Mais do que uma baby, honey, por que não ser a profana que não se curva às forças estranhas? Sim, Gerald Thomas, ela tinha a voz de Deus! Mas, se não fosse para cantar como o diabo gosta e provocar demônios: para os que sentem na pele o medo do futuro, de que serviria o manancial de esperança e credos que formavam as águas do seu canto, fosse bossa nova ou tropical, frevo ou axé, brega ou romântico, xote ou xaxado, ateu ou candomblé? Vamos combinar? Mais vale ser a ponta de uma agulha do que o enganoso calor de uma fagulha na hora de por os pingos nos is e doar-se, inteira, à arte de tentar ressuscitar tantos corações já destroçados por mesquinharias, oferecer mais do que simplesmente pão, poesia, a irmãos que têm de se sacrificar por uma casa, um buraco, vidas a fio, inteiras e inumeráveis, lutando contra as misérias do cotidiano, mas que também querem liberdade, diversão. E não só pela metade, em qualquer parte!
Ah, Gal de tantos amores, que acalantou nossas fantasias! Ah, Índia, negra, nordestina, sangue tupi, raça, que sempre esteve de corpo e alma mais do que um passo à frente do nosso tempo! Sem jamais ter sido careta, sem necessidade de ser a correta, ainda que sob a forte concorrência de Helôs, Naras, Ângelas, Marias, Bethânias, Cidas, Elis, Dalvas, Simones, Beths, Leilas, Marisas, Ritas, Kátyas, Consuelos, Liras, Inezitas, Jucilenes, Sarahs, Alcinas, Vânias, Patrícias, Ruths, Chiquinhas, Andreias, Marielles, Beneditas, Mônicas, Marlenes, Conceições, Martas, Mirahs, Cistinas, Zélias, Claras, Mirians, Terezas, Catarinas, Márcias, Madalenas, Mércias, Isabel, fica a pergunta: seria você e não aquela a autêntica namoradinha do Brasil, terra que apesar das belezas que enchem aquarelas, ainda insiste e tende ao salgado, ao cruel?
Obrigado, e descanse em paz, Gal. Mais do que uma garota, mais do que uma cantora e intérprete, foste uma Mulher da porra.
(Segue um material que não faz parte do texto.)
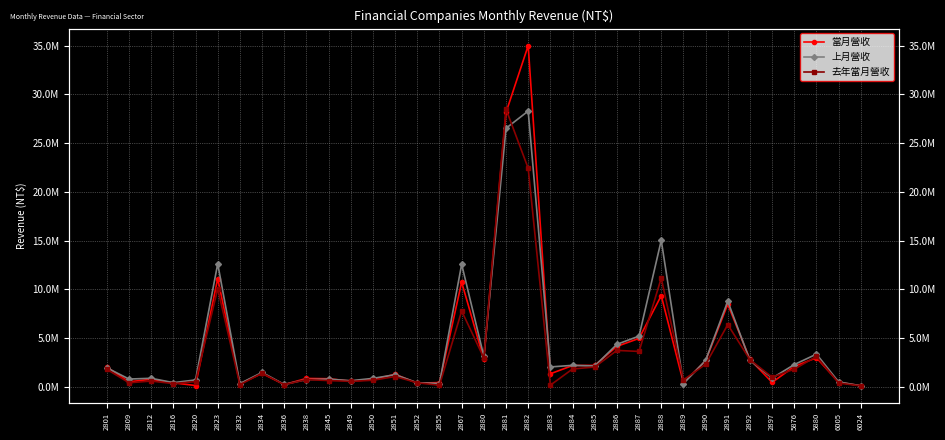

What is the approximate value of 去年當月營收 at 2816, to the nearest 50?

317400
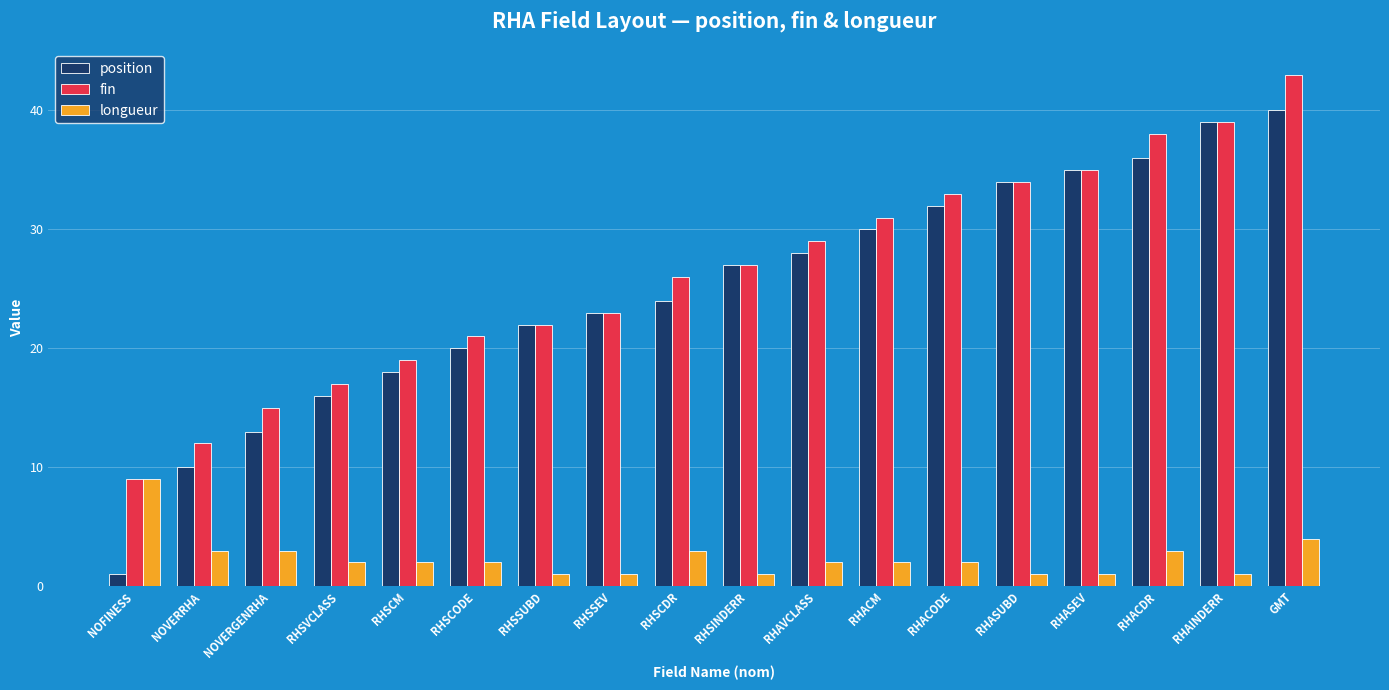

Which series has the largest range (max minus min)?

position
E fantástica!
A morte de Gal Costa em 9 de novembro, menos de dois meses depois de completar 77 anos, entristeceu familiares, amigos e fãs, do recém-eleito presidente da República, Lula, à esposa dele, Janja, e ainda hoje repercute Brasil afora em veículos de imprensa, mídias sociais e blogues, especializados ou não em cultura e em música. Maria da Graça Penna Burgos Costa, nascida em Salvador Maria da Graça Costa Penna Burgos, subiu ao Plano Maior coroada como uma das mais emblemáticas cantoras, compositoras e multi-instrumentistas do país, a quem em 2012, a revista Rolling Stone Brasil lhe outorgou a classificação de dona da sétima maior voz da música brasileira, marca inconfundível de sua trajetória eternizada em 44 álbuns, gravados entre 1967 e 2021.